# Mixed metal bars



## golddigger2 (Jun 4, 2010)

Has anyone tried processing mixed metal bars? I have access to an unlimited supply of mixed metal bars containing approx 30% gold, 50% copper,20% silver, nickel, rhodium and tin. I have tried a couple of experiments. using a wedge of mixed metal bar approx 2 inches X 2 inches by 1/2 inch at the fat end down to about 1/8 inch at the thin end. I placed it in A/P solution which appeared to work but was extreamly slow. I may be able to get the bars rolled paper thin which would help with speeding things up. The second approach was using the shor simplicity system and an add on called the nickleodeon. (dont worry i didnt rush out and buy one, I unfortunately purchased it before i found this forum and hardly ever use it) It seemed to work great for the first 24 hours but then the voltage and amperage reduced to zero and i cant seem to rectify the situation. I am emailing shor this afternoon to get some trouble shooting advice. Does anybody have any experience processing these bars? Any ideas?


----------



## lazersteve (Jun 4, 2010)

Why not cornflake the bars then process the flakes in AR?

Steve


----------



## golddigger2 (Jun 4, 2010)

Great idea steve I will try that.


----------



## 4metals (Jun 4, 2010)

If you have a steady flow of this stuff, why not build a reverberatory furnace and oxidize and slag off the base metals, then you're left with an easy PM mix to clean up.


----------



## Harold_V (Jun 4, 2010)

4metals said:


> If you have a steady flow of this stuff, why not build a reverberatory furnace and oxidize and slag off the base metals, then you're left with an easy PM mix to clean up.


I'd give that idea a go long before I tried processing with AR. Between the high silver content and the tin, you'd likely end up with one hell of a mess. 

This material is perfect for digestion in nitric, assuming you can allow the nitrate solution to settle, with no filtration (trouble filtering because of tin). I'd cornflake, process with nitric, then incinerate the residues, boil in HCl, then process with AR. With luck, you'd have rhodium as a residue. The incineration and HCl wash would eliminate any problems with filtration. Silver would be recovered with copper. 

Harold


----------



## HAuCl4 (Jun 4, 2010)

4metals said:


> If you have a steady flow of this stuff, why not build a reverberatory furnace and oxidize and slag off the base metals, then you're left with an easy PM mix to clean up.



I was going to suggest cupellation. Works even in small batches. Leaves a relatively clean gold, silver, other PM button with only traces of base metals.

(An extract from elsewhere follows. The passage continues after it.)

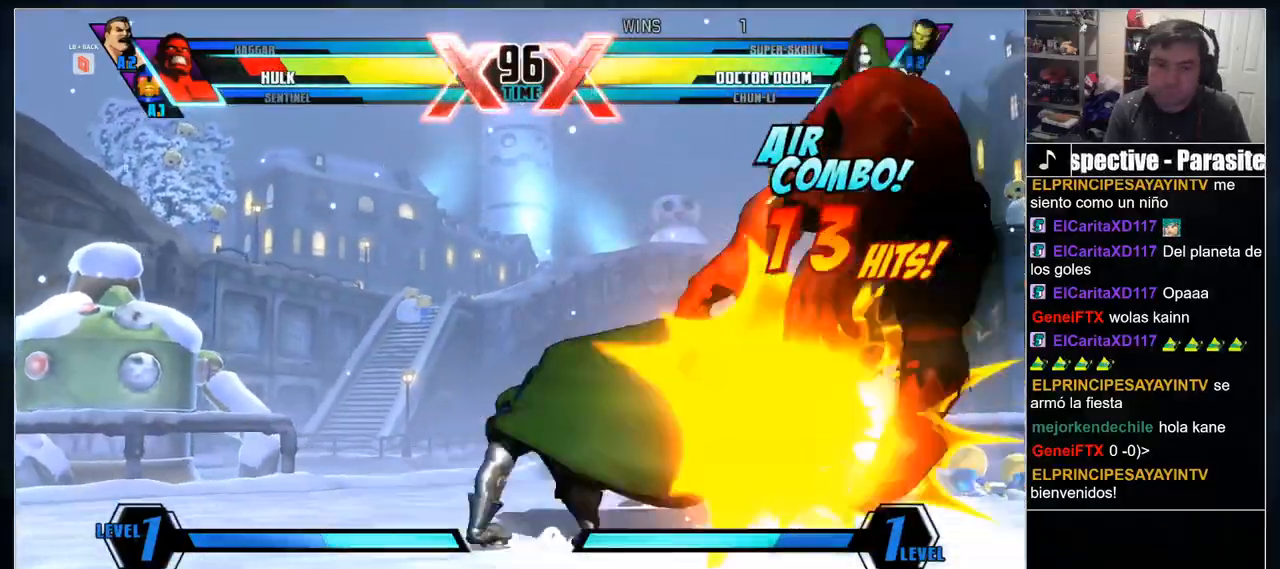
{"dt_ms": 500, "buttons": [], "events": []}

Make sure you add enough silver so that the resulting button is more than 75% silver so that you can go directly to nitric acid treatment of the shot/cornflaked button.

If the volume is big and you want to recover the copper, nickel, etc. as well, then probably a copper cell and much more ellaborate industrial process will be needed. imo. Out of my league.

IMO direct aqua regia treatment with 20% silver content is a recipe for a lot of frustration and possible disaster.


----------



## goldsilverpro (Jun 4, 2010)

Harold said:


> This material is perfect for digestion in nitric, assuming you can allow the nitrate solution to settle, with no filtration (trouble filtering because of tin). I'd cornflake, process with nitric, then incinerate the residues, boil in HCl, then process with AR. With luck, you'd have rhodium as a residue. The incineration and HCl wash would eliminate any problems with filtration. Silver would be recovered with copper.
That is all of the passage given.